A contribution story from Anne Groebner
As long as I can remember, Sebastian Kessay played baseball, and at every game, not far away in the stands, his parents, Johnathan and Fern, sat silently cheering him on. They were his biggest fans. So it’s not surprising that at 11-years-old, he was firing 60 mile-an-hour balls from the plate and pitched his high school team to the State finals and the team’s eventual first time championship win. Now, as he continues on the path of his passion as the first White Mountain Apache to play professional baseball (for the Houston Astros), he came home and gave back to his community. At the White Mountain Apache Future Generation’s Youth Conference, Kessay, with the help of his family, recently held a baseball workshop.
Sebastian is a very quiet and humble guy. He is focused on following his dream and has not wavered. He has started his climb up the ladder with Class A ball and is presently on a Team called the Tri-City Valley Cats, a New York-Penn League.
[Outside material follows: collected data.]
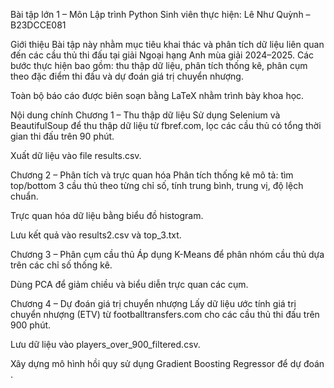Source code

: Bài tập lớn 1 – Môn Lập trình Python
Sinh viên thực hiện: Lê Như Quỳnh – B23DCCE081

Giới thiệu
Bài tập này nhằm mục tiêu khai thác và phân tích dữ liệu liên quan đến các cầu thủ thi đấu tại giải Ngoại hạng Anh mùa giải 2024–2025. Các bước thực hiện bao gồm: thu thập dữ liệu, phân tích thống kê, phân cụm theo đặc điểm thi đấu và dự đoán giá trị chuyển nhượng.

Toàn bộ báo cáo được biên soạn bằng LaTeX nhằm trình bày khoa học.

Nội dung chính
Chương 1 – Thu thập dữ liệu
Sử dụng Selenium và BeautifulSoup để thu thập dữ liệu từ fbref.com, lọc các cầu thủ có tổng thời gian thi đấu trên 90 phút.

Xuất dữ liệu vào file results.csv.

Chương 2 – Phân tích và trực quan hóa
Phân tích thống kê mô tả: tìm top/bottom 3 cầu thủ theo từng chỉ số, tính trung bình, trung vị, độ lệch chuẩn.

Trực quan hóa dữ liệu bằng biểu đồ histogram.

Lưu kết quả vào results2.csv và top_3.txt.

Chương 3 – Phân cụm cầu thủ
Áp dụng K-Means để phân nhóm cầu thủ dựa trên các chỉ số thống kê.

Dùng PCA để giảm chiều và biểu diễn trực quan các cụm.

Chương 4 – Dự đoán giá trị chuyển nhượng
Lấy dữ liệu ước tính giá trị chuyển nhượng (ETV) từ footballtransfers.com cho các cầu thủ thi đấu trên 900 phút.

Lưu dữ liệu vào players_over_900_filtered.csv.

Xây dựng mô hình hồi quy sử dụng Gradient Boosting Regressor để dự đoán .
I asked him how things were going, in a brief interview on the field and he told me he was living his dream, “It’s really a grind, but I’m slowly, but surely, moving up.” He says he is very glad he took this path, but that he continues to rely on his family for support. “Family is everything,” he says. “It’s the only thing you have left to boost you up.” He stated that although you are playing on a team, it’s not the same as high school. As a player, you are competing against other players for your position. There is, however a lot of downtime and to fill it, he falls back on his second love — music. Kessay is a talented guitar player as well as composer and producer.
Although Kessay loves his career, it is a relief to be home. “Being home feels the same as when I left,” he says. He loves the idea of helping his community, and when the opportunity presented itself through the Youth conference, he put together the baseball workshop and it was a huge success. “It means a lot to me to be able to bring baseball and sports into the lives of these kids. They need to know that it doesn’t matter how or where you grew up. If you want something bad enough, you can do anything — I am living proof.” He also stated that it is important to let kids know that there are a lot of temptations out there, and that he hopes that they can stay off drugs and alcohol and stay focused on following their dreams. He always had one goal in mind and it wasn’t school, he says, “I had a lot of offers from D-1 schools, but I just wanted to play ball. School will always be there and I plan on going back, but right now, I took this opportunity.”
The workshop brought in a large group of kids of all ages. Kessay says they have great potential and he is glad that he had this opportunity to work with them. He hopes that they can continue on in sports and that they know that anything is possible. He says, “I always had one goal and I knew anything was possible because no one ever told me otherwise.”